The Supreme Court’s 1990 decision in Employment Division v. Smith redefined its approach to cases under the Free Exercise Clause of the First Amendment. Many have criticized that approach and questioned its validity in the three decades since it was adopted. In Fulton v. City of Philadelphia, the Court again considered Smith’s flaws, but declined to overrule it, instead evading the Smith standard by clarifying an exception to its purportedly bright-line rule. While multiple Justices acknowledged and largely accepted the reasons that scholars continue to denounce Smith, a majority did not agree that it was time to change course. Justice Barrett, in particular, penned a concurring opinion raising several pragmatic concerns about what standard the Court might establish in the wake of Smith. In so doing, she asked four distinct questions about the future of the Court’s free exercise approach.

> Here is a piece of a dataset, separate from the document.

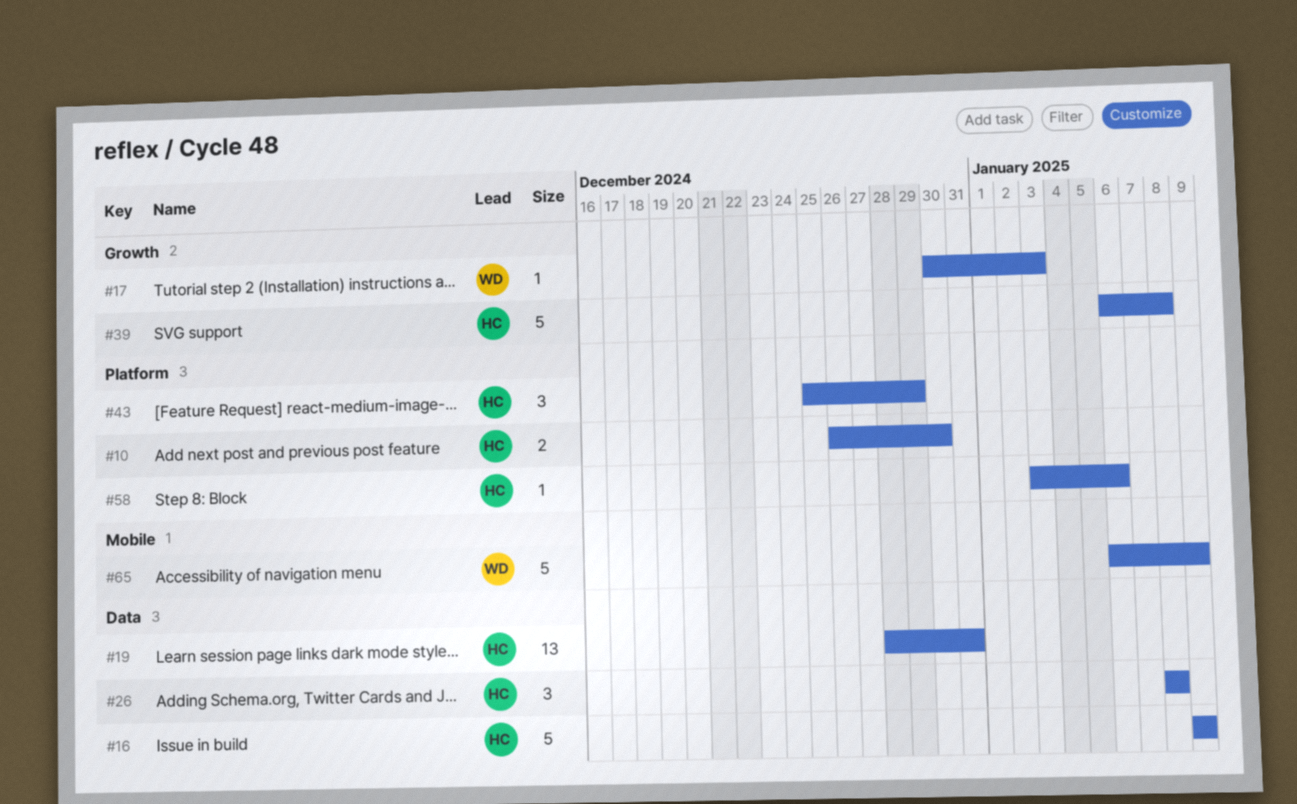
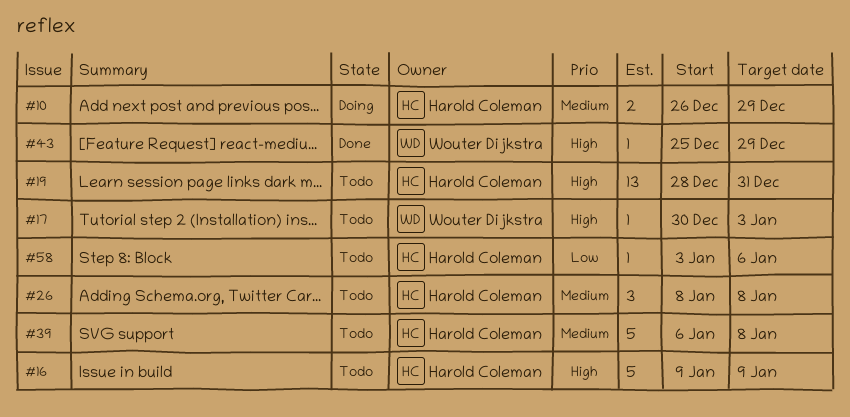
#10, due: Dec 30 -> Dec 29
#43, owner: Harold Coleman -> Wouter Dijkstra
#43, estimate: 3 -> 1
#65: present -> none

This Article seeks to address Justice Barrett’s four questions by looking to examples in the laboratories of democracy—the States. Many states have dealt with free exercise questions under alternatives to Smith’s approach. These states shed light on the workability of strict scrutiny regimes like the Court’s own pre-Smith standard, illustrating the application of the approach, the scope of the rights involved, and the respect the judiciary should give free exercise claims. Ultimately, such state models reveal that leaving Smith behind protects religious free exercise in a way that is not only consistent with the Founders’ understanding, but also functional in practice, thus resolving each of Justice Barrett’s questions.